Riley’s team has some challenges these days as well, of course.
The Heat are back in the finals for the second straight year _ and in a touch of irony, Rick Carlisle, who coached the Dallas Mavericks to last year’s championship against Miami, is the president of the association. Carlisle was among the group that selected Riley as this year’s Daly award recipient.
“When it came to coaching, Chuck Daly always felt that Pat Riley was the best of the best,” Carlisle said. “Chuck was a great admirer of Pat’s uncompromising intensity, class and style.”
And style was one of the things Riley and Daly talked about often in the final months of Daly’s life.
Daly was diagnosed with pancreatic cancer early in 2009, and his condition rapidly diminished. He spent much of his final weeks and months around friends and family in South Florida _ and Riley often made the hour-or-so drive north to see Daly and spend time with the man he spent so many years coaching against.
Riley was Showtime. Daly was called Daddy Rich. They had the tailored suits, the perfect hairstyles, the look of success.
“He was always dapper and very stylish,” Riley said. “We talked a lot about clothes, how he loved to go shopping, window shopping, go try on things and stuff like that.
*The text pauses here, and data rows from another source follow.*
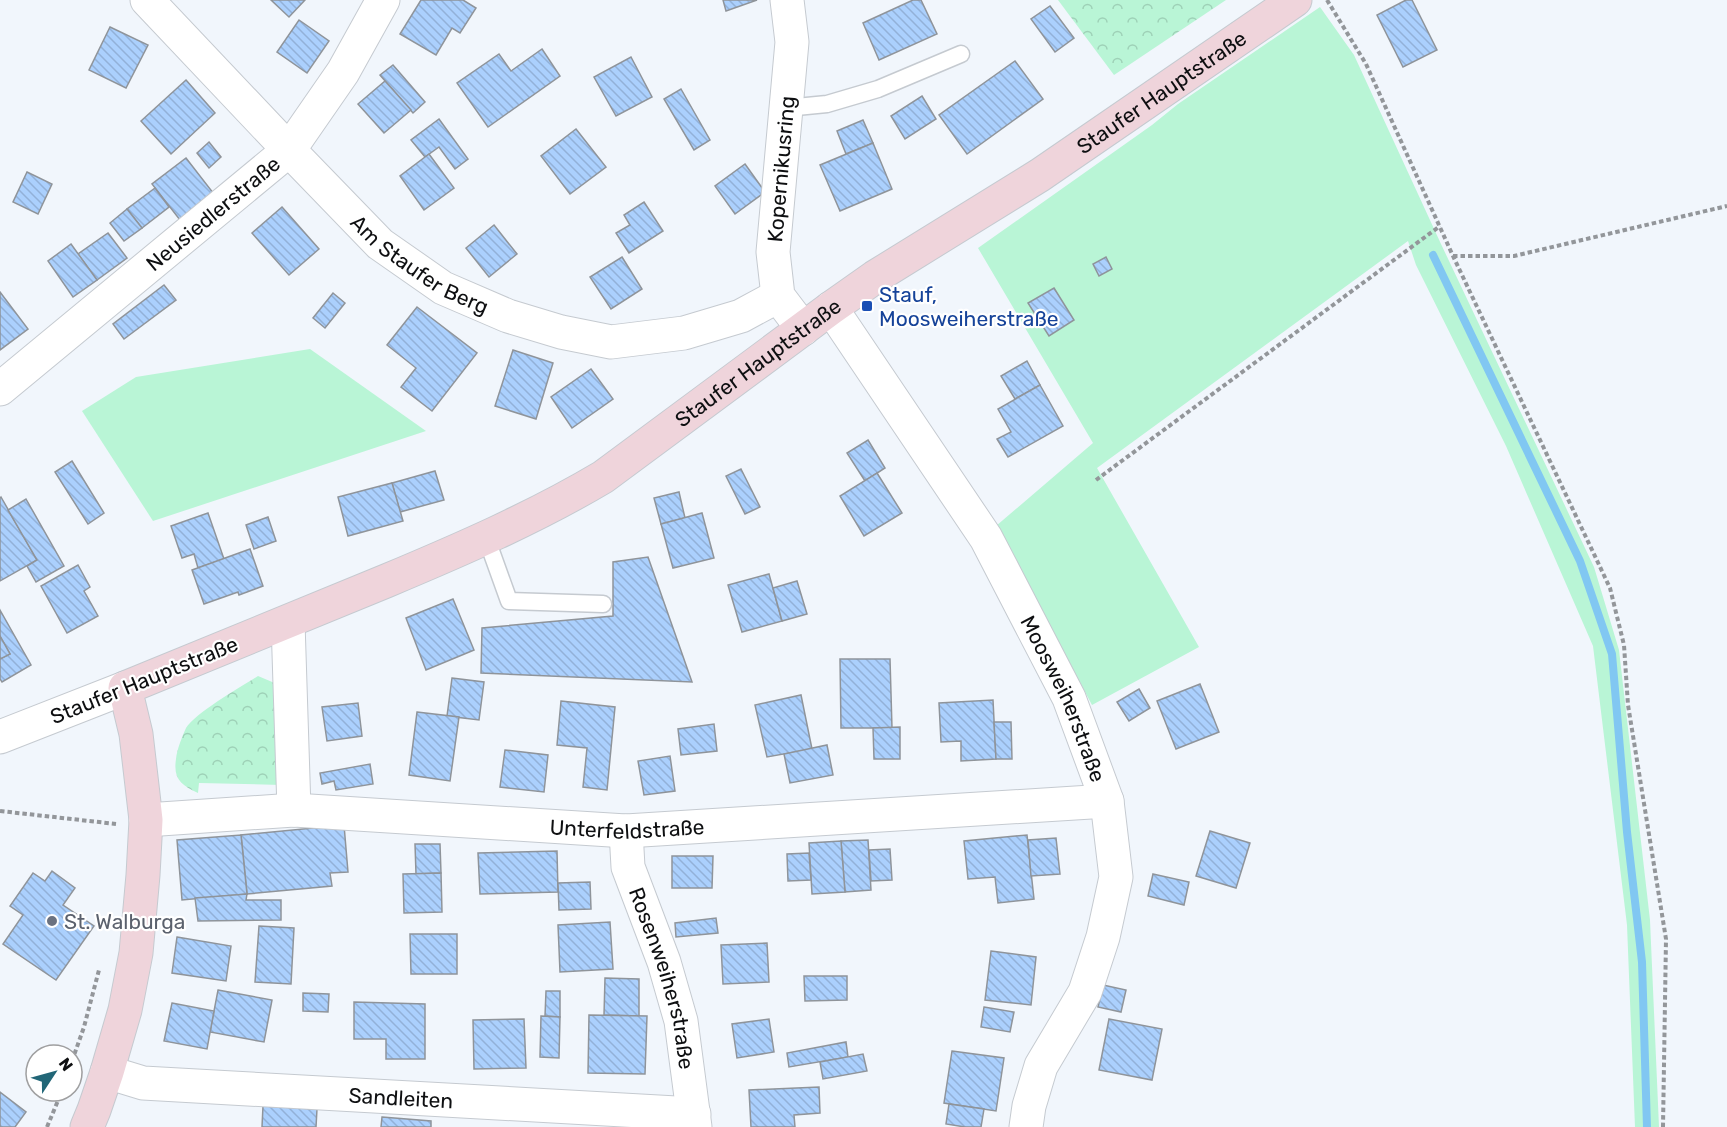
<svg xmlns="http://www.w3.org/2000/svg" width="1727" height="1127" font-family="Rubik,sans-serif">
  <style>
    .grass { fill: #b9f5d6 }
    .forest { fill: url(#forest-crowns) }
    .lines { fill: none; stroke-linecap: round; stroke-linejoin: round }
    .stream { stroke: #81c7f2; stroke-width: 8 }
    .building { fill: url(#building-back-hatch); stroke: #8f949a; stroke-width: 1.5 }
    .lane-casing { stroke: #c5cad0; stroke-width: 19 }
    .street-casing { stroke: #c5cad0; stroke-width: 35 }
    .secondary-casing { stroke: #c5cad0; stroke-width: 35 }
    .path { stroke: #93969a; stroke-width: 4; stroke-dasharray: 4.5 3; stroke-linecap: butt }
    .lane { stroke: #fff; stroke-width: 16 }
    .street { stroke: #fff; stroke-width: 33 }
    .secondary { stroke: #efd4db; stroke-width: 33 }
    .transit-dot { fill: #1a4fb4; stroke: #fff; stroke-width: 2 }
    .worship-dot { fill: #6b7280; stroke: #fff; stroke-width: 2 }
    .labels { text-anchor: middle; dominant-baseline: central; stroke-width: 4.5; stroke-linejoin: round; paint-order: stroke }
    .street-label { font-size: 21px; fill: #0e0f11; stroke: #fff }
    .transit-label { font-size: 21px; fill: #164399; stroke: #fff; text-anchor: start }
    .worship-label { font-size: 21px; fill: #5b616d; stroke: #fff; text-anchor: start }
  </style>
  <defs>
    <pattern id="forest-crowns" width="20" height="18" patternUnits="userSpaceOnUse" patternTransform="scale(1.5)"><rect width="20" height="18" fill="#b9f5d6"/><path d="M2 6a3 3 0 1 1 6 0M12 15a3 3 0 1 1 6 0" fill="none" stroke="#9ed1b7"/></pattern>
    <pattern id="building-back-hatch" width="6" height="6" patternUnits="userSpaceOnUse" patternTransform="scale(1.5)"><rect width="6" height="6" fill="#abd0fd"/><path d="M-1 5l2 2M0 0l6 6M5-1l2 2" fill="none" stroke="#92b1d8"/></pattern>
  </defs>
  <rect width="100%" height="100%" fill="#f1f6fc"/>
  <g class="grass">
    <polygon points="1320,7 1354,55 1441,244 1594,567 1619,650 1650,920 1659,1127 1635,1127 1627,925 1593,646 1506,446 1416,265 1408,241 1097,468 1199,647 1092,705 996,526 1093,443 978,248 1152,125 1178,104"/>
    <polygon points="310,349 426,431 153,521 82,411 136,377"/>
  </g>
  <g class="forest">
    <polygon points="1058,0 1226,0 1114,75"/>
    <path d="M258,676l19,8 5,101 -83,-2 -1,10c-17,-8 -25,-14 -22,-34 1,-10 6,-22 10,-31 9,-15 56,-42 72,-52z"/>
  </g>
  <g class="lines">
    <polyline class="stream" points="1433,255 1580,561 1612,654 1627,832 1642,962 1647,1127"/>
  </g>
  <g class="building">
    <polygon points="271,0 305,0 289,17"/>
    <polygon points="421,0 463,0 476,8 460,33 452,28 436,55 400,34"/>
    <polygon points="723,0 757,0 726,11"/>
    <polygon points="913,0 921,0 937,34 879,60 863,23"/>
    <polygon points="1406,0 1412,0 1437,50 1403,67 1377,15"/>
    <polygon points="1050,6 1074,38 1055,52 1031,19"/>
    <polygon points="299,20 329,41 307,73 277,52"/>
    <polygon points="110,27 148,45 126,88 89,70"/>
    <polygon points="542,49 560,76 488,127 457,83 499,54 511,71"/>
    <polygon points="631,57 652,97 616,116 594,77"/>
    <polygon points="1015,61 1043,99 967,154 939,115"/>
    <polygon points="393,65 425,102 413,113 380,75"/>
    <polygon points="186,80 215,113 171,154 141,121"/>
    <polygon points="385,81 411,110 384,133 358,104"/>
    <polygon points="681,89 710,140 694,150 664,99"/>
    <polygon points="922,96 936,119 905,139 891,116"/>
    <polygon points="439,119 468,159 455,169 439,147 425,157 411,140"/>
    <polygon points="863,120 873,143 846,154 837,131"/>
    <polygon points="576,129 606,167 570,194 541,156"/>
    <polygon points="209,142 221,157 209,168 197,153"/>
    <polygon points="873,143 892,189 840,211 820,165"/>
    <polygon points="429,154 454,188 424,210 400,176"/>
    <polygon points="186,158 214,194 180,220 152,184"/>
    <polygon points="745,164 765,192 735,214 715,186"/>
    <polygon points="27,172 52,184 38,214 13,202"/>
    <polygon points="155,188 169,207 142,228 127,209"/>
    <polygon points="644,202 663,231 629,253 616,233 630,225 624,215"/>
    <polygon points="282,207 319,249 289,275 252,233"/>
    <polygon points="127,209 142,228 124,241 110,223"/>
    <polygon points="494,225 517,254 489,277 466,248"/>
    <polygon points="108,233 127,258 97,280 78,254"/>
    <polygon points="71,244 97,280 73,297 48,261"/>
    <polygon points="622,257 642,289 611,309 590,277"/>
    <polygon points="1106,257 1112,269 1099,276 1093,264"/>
    <polygon points="164,285 176,300 124,339 113,324"/>
    <polygon points="1054,288 1074,320 1049,336 1028,303"/>
    <polygon points="0,292 28,329 0,350"/>
    <polygon points="333,293 345,303 325,328 313,318"/>
    <polygon points="417,307 477,353 432,411 401,387 416,368 387,345"/>
    <polygon points="513,350 553,363 536,419 495,406"/>
    <polygon points="1027,361 1040,385 1015,399 1001,376"/>
    <polygon points="591,369 613,399 572,428 551,397"/>
    <polygon points="1040,385 1063,426 1008,457 997,439 1011,432 998,409"/>
    <polygon points="868,440 885,468 865,481 847,453"/>
    <polygon points="72,461 104,513 88,524 55,472"/>
    <polygon points="741,469 760,507 745,514 726,476"/>
    <polygon points="435,471 444,500 400,512 392,483"/>
    <polygon points="877,473 902,513 864,536 840,496"/>
    <polygon points="392,483 403,521 348,536 338,497"/>
    <polygon points="679,492 685,518 661,524 654,498"/>
    <polygon points="1,497 37,560 0,581 0,498"/>
    <polygon points="26,499 64,566 36,582 27,566 37,560 8,510"/>
    <polygon points="208,513 224,559 198,568 194,554 182,558 171,526"/>
    <polygon points="702,513 714,558 673,568 661,524"/>
    <polygon points="268,517 276,541 254,549 246,525"/>
    <polygon points="250,549 263,586 239,595 238,592 204,604 192,570"/>
    <polygon points="648,557 692,682 481,673 482,628 613,616 613,562"/>
    <polygon points="78,565 90,587 84,591 98,616 67,633 41,586"/>
    <polygon points="769,574 782,621 742,632 728,585"/>
    <polygon points="797,581 807,614 782,621 773,588"/>
    <polygon points="453,599 474,650 426,670 406,618"/>
    <polygon points="0,610 31,665 2,682 0,679 0,659 10,654 0,636"/>
    <polygon points="0,636 10,654 0,659"/>
    <polygon points="840,659 890,659 892,728 841,728"/>
    <polygon points="452,678 484,682 479,720 447,716"/>
    <polygon points="1200,684 1219,732 1176,749 1157,701"/>
    <polygon points="1139,689 1150,708 1129,721 1117,702"/>
    <polygon points="801,695 812,749 767,757 755,705"/>
    <polygon points="993,700 996,759 961,761 961,741 941,742 939,703"/>
    <polygon points="561,701 615,707 607,790 583,787 587,748 557,745"/>
    <polygon points="358,703 362,736 327,741 322,707"/>
    <polygon points="417,712 459,717 450,781 409,775"/>
    <polygon points="994,722 1011,722 1012,759 996,759"/>
    <polygon points="714,724 717,751 681,755 678,729"/>
    <polygon points="900,727 900,759 874,759 873,728"/>
    <polygon points="827,745 833,775 790,783 784,754"/>
    <polygon points="505,750 548,755 544,792 500,787"/>
    <polygon points="670,756 675,791 644,795 638,761"/>
    <polygon points="370,764 373,784 336,790 334,781 322,784 320,773"/>
    <polygon points="344,825 348,872 330,873 332,886 247,894 241,835"/>
    <polygon points="1210,831 1250,843 1236,888 1196,876"/>
    <polygon points="241,835 247,894 182,900 177,840"/>
    <polygon points="1027,835 1034,899 998,903 995,877 968,879 964,841"/>
    <polygon points="1056,838 1060,874 1031,876 1028,840"/>
    <polygon points="868,840 871,890 845,892 841,841"/>
    <polygon points="841,841 845,892 812,894 809,843"/>
    <polygon points="415,844 440,844 441,873 416,874"/>
    <polygon points="890,849 892,880 871,881 869,850"/>
    <polygon points="557,851 558,892 480,894 478,853"/>
    <polygon points="809,853 811,880 788,881 787,854"/>
    <polygon points="672,856 713,856 712,888 672,888"/>
    <polygon points="52,871 75,888 63,905 94,926 56,980 3,944 23,915 10,906 33,873 45,881"/>
    <polygon points="441,873 442,912 404,913 403,874"/>
    <polygon points="1153,874 1189,882 1184,905 1148,896"/>
    <polygon points="590,882 591,909 559,910 558,883"/>
    <polygon points="247,894 246,900 281,900 281,920 198,921 195,898"/>
    <polygon points="716,918 718,933 676,937 675,923"/>
    <polygon points="610,922 613,969 560,972 558,925"/>
    <polygon points="259,926 294,928 291,984 255,982"/>
    <polygon points="410,934 457,934 457,974 411,974"/>
    <polygon points="177,937 231,946 226,981 172,973"/>
    <polygon points="767,943 769,982 723,984 721,945"/>
    <polygon points="991,951 1036,957 1031,1005 985,1000"/>
    <polygon points="804,976 847,976 847,1000 805,1001"/>
    <polygon points="605,978 639,979 639,1016 604,1015"/>
    <polygon points="1103,985 1126,990 1121,1012 1098,1007"/>
    <polygon points="218,990 272,1000 264,1042 210,1032"/>
    <polygon points="546,991 560,991 560,1017 545,1016"/>
    <polygon points="303,993 329,994 328,1012 303,1011"/>
    <polygon points="354,1002 425,1004 425,1059 386,1059 386,1039 354,1039"/>
    <polygon points="172,1003 214,1011 207,1049 164,1041"/>
    <polygon points="984,1007 1014,1012 1010,1032 981,1027"/>
    <polygon points="589,1015 647,1016 645,1074 588,1073"/>
    <polygon points="541,1016 560,1017 559,1058 540,1057"/>
    <polygon points="524,1019 526,1068 474,1069 473,1020"/>
    <polygon points="769,1019 774,1052 737,1058 732,1024"/>
    <polygon points="1109,1019 1162,1029 1152,1080 1099,1070"/>
    <polygon points="846,1042 848,1057 789,1067 787,1053"/>
    <polygon points="952,1051 1004,1058 996,1111 944,1103"/>
    <polygon points="863,1054 867,1071 823,1079 820,1062"/>
    <polygon points="819,1087 820,1113 794,1115 795,1127 751,1127 749,1090"/>
    <polygon points="0,1092 26,1112 15,1127 0,1127"/>
    <polygon points="949,1104 984,1109 981,1127 965,1127 946,1124"/>
    <polygon points="263,1106 317,1109 316,1127 262,1127"/>
    <polygon points="382,1117 431,1121 431,1127 381,1127"/>
  </g>
  <g class="lines">
    <g class="lane-casing">
      <g id="lane">
        <polyline points="786,108 827,104 878,89 961,54"/>
        <polyline points="486,537 509,601 603,604"/>
      </g>
    </g>
    <g class="street-casing">
      <g id="street">
        <path id="s1" d="M147,0l142,150 91,94 63,44 65,28 53,16 50,10 73,-9 57,-17 37,-20"/>
        <polyline points="787,0 792,42 773,252 778,296 803,329"/>
        <path id="s2" d="M831,308l155,230 83,160 38,103 9,76 -13,60 -18,55 -44,74 -12,40 -3,21"/>
        <path id="s3" d="M0,389l289,-239 54,-78 40,-72"/>
        <polyline points="288,622 294,810"/>
        <polyline points="0,737 125,688"/>
        <path id="s4" d="M146,820l148,-10 332,21 481,-30"/>
        <path id="s5" d="M626,831l2,36 36,95 17,59 14,106"/>
        <path id="s6" d="M107,1072l36,11 551,31"/>
      </g>
    </g>
    <g class="secondary-casing">
      <g id="secondary">
        <path id="s7" d="M87,1127l7,-17 13,-38 18,-62 11,-57 7,-78 3,-55 -10,-86 -11,-46c87,-35 174,-71 261,-107 74,-31 148,-63 217,-104l228,-169 44,-31 165,-102 255,-175"/>
      </g>
    </g>
    <g class="path">
      <polyline points="1327,0 1366,64 1453,256 1610,588 1624,645 1628,705 1666,939 1663,1127"/>
      <polyline points="1453,256 1514,256 1727,206"/>
      <polyline points="1096,480 1440,226"/>
      <polyline points="0,811 116,824"/>
      <polyline points="72,1061 84,1027 99,970"/>
      <polyline points="47,1127 62,1091"/>
    </g>
    <use href="#lane" class="lane"/>
    <use href="#street" class="street"/>
    <use href="#secondary" class="secondary"/>
  </g>
  <rect class="transit-dot" x="861" y="300" width="12" height="12" rx="3"/>
  <circle class="worship-dot" cx="52" cy="921" r="6"/>
  <g class="labels">
    <g class="street-label">
      <text stroke="none"><textPath href="#s7" startOffset="1650">Staufer Hauptstraße</textPath></text>
      <text transform="translate(781 169) rotate(-85)">Kopernikusring</text>
      <text stroke="none"><textPath href="#s3" startOffset="276">Neusiedlerstraße</textPath></text>
      <text stroke="none"><textPath href="#s1" startOffset="382">Am Staufer Berg</textPath></text>
      <text stroke="none"><textPath href="#s7" startOffset="1164">Staufer Hauptstraße</textPath></text>
      <text transform="translate(144 680) rotate(-22)">Staufer Hauptstraße</text>
      <text stroke="none"><textPath href="#s2" startOffset="456">Moosweiherstraße</textPath></text>
      <text stroke="none"><textPath href="#s4" startOffset="482">Unterfeldstraße</textPath></text>
      <text stroke="none"><textPath href="#s5" startOffset="153">Rosenweiherstraße</textPath></text>
      <text stroke="none"><textPath href="#s6" startOffset="296">Sandleiten</textPath></text>
    </g>
    <g class="transit-label">
      <text x="879" y="294">Stauf,<tspan x="879" dy="24">Moosweiherstraße</tspan></text>
    </g>
    <g class="worship-label">
      <text x="64" y="921">St. Walburga</text>
    </g>
  </g>
  <g transform="translate(54 1073) rotate(54)"><circle r="28" fill="#ffffff" stroke="#9f9fa0" stroke-width="1.5"/>
  <path d="M0-4.5L10 22L0 15L-10 22Z" fill="#216677"/>
  <text y="-9" font-size="16" font-weight="bold" text-anchor="middle" fill="#0e0f11">N</text>
  </g>
</svg>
And then I used to ask him, how can you wear your polo coaching shirt with your collar up? Every time I saw him, he had his collar up. He laughed about it. It was his trademark. I think we were very proud to be a coach. Coaching was very important to us.”
Turns out, they had much more in common than either of them would have likely envisioned.
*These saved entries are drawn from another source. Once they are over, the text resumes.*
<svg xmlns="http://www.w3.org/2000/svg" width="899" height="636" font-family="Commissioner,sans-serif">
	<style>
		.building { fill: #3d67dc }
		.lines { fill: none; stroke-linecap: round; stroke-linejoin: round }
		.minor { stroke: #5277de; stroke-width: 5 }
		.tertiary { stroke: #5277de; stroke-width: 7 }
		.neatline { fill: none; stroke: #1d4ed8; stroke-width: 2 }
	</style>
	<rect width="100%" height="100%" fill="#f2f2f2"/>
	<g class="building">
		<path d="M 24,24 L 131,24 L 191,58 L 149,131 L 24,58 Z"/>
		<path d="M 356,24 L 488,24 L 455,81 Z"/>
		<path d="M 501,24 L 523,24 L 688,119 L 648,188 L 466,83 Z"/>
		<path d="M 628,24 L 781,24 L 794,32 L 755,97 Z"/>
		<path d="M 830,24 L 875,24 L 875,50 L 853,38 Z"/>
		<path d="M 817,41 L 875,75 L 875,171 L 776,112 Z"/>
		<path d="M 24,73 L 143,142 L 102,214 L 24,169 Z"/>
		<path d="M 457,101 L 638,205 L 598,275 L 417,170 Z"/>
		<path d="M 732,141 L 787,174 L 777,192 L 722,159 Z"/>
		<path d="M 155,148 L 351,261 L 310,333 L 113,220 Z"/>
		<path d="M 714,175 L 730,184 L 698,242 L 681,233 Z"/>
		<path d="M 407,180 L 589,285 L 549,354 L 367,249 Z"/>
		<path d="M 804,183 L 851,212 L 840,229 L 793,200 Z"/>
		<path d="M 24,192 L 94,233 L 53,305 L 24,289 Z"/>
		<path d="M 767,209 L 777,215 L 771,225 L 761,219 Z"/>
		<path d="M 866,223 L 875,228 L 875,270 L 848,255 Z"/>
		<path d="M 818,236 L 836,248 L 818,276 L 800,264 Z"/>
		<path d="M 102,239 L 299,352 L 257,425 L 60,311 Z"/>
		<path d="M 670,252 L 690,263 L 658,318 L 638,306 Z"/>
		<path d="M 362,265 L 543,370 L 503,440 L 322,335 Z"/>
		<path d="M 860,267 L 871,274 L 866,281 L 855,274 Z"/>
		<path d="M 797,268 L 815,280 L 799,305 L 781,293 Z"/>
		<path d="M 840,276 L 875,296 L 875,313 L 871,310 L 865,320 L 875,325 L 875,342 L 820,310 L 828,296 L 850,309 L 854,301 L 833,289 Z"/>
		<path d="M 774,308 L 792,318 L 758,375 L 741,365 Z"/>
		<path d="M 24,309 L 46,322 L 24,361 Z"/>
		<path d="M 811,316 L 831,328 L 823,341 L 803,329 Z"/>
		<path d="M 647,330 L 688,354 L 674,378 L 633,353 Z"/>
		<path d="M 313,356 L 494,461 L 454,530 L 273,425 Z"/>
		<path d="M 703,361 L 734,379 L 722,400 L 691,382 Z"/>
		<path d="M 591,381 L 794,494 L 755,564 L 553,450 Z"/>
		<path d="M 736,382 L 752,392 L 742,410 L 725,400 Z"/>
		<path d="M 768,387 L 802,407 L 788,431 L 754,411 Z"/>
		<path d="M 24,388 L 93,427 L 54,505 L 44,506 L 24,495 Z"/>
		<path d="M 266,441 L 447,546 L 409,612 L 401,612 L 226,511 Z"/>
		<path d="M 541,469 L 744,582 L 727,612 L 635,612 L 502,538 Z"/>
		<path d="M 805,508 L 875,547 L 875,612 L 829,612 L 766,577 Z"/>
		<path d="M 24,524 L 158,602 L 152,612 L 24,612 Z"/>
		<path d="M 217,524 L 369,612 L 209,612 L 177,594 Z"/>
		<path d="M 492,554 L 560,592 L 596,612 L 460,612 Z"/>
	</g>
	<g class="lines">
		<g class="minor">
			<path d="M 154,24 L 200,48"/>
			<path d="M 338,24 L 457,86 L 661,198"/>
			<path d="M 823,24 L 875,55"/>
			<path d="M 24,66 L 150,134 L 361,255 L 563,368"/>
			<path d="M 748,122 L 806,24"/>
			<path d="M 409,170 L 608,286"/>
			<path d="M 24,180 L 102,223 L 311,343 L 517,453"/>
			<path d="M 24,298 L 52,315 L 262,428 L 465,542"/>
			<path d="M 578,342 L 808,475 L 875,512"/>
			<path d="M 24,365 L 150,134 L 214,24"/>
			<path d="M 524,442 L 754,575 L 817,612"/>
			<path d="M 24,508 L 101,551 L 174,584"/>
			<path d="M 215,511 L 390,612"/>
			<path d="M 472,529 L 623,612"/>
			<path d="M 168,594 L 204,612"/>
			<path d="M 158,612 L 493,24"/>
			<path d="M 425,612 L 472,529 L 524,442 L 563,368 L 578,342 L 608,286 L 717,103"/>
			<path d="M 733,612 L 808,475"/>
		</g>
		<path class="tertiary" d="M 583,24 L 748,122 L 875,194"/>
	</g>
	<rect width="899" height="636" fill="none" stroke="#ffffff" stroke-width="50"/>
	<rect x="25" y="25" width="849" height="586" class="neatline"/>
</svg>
“We spoke a lot about how we were brought up and why we were so fortunate to do what we do for so long,” Riley said. “Two Irishmen, there’s a little wall there. You don’t go too deep with it. But we had some fun together.”
Their upbringings were similar in many respects, both preached about the value of work on one’s esteem, and both were intensely driven by winning. Their teams met twice in the NBA Finals, Riley and the Los Angeles Lakers winning in 1988, Daly and the Pistons beating the Lakers in 1989.
“I took a lot from Chuck in those encounters,” Riley said.
At Daly’s funeral in Tequesta, Fla., in 2009, Riley was moved to tears. Many of Daly’s best Pistons were there _ Isiah Thomas, Joe Dumars, Bill Laimbeer, Rick Mahorn and Vinnie Johnson were pallbearers. And Carlisle, who was an assistant under Daly, attended as well, even though his Mavericks had a playoff game that night in Denver. Carlisle said missing the funeral was just not an option. He made it to the game in plenty of time.
That’s how much Daly meant to people.
“I think we all aspired to be like him,” Riley softly said that day. “We couldn’t.”
The Daly award marks lifetime achievement, but Riley hopes that his achievements keep coming, that his Heat will deliver what would be the eighth NBA championship of his career as a player, assistant, head coach and executive.
“I’m immersed in this whole thing,” Riley said. “I just don’t have my hands around its throat like I used to have, which I don’t want anymore. But it’s a tremendous honor for me to do this and to be awarded this thing. Being actively involved in it, especially at this date, I’m proud that I am because I think I can speak to Chuck’s legacy even more that I am active and I know him personally.”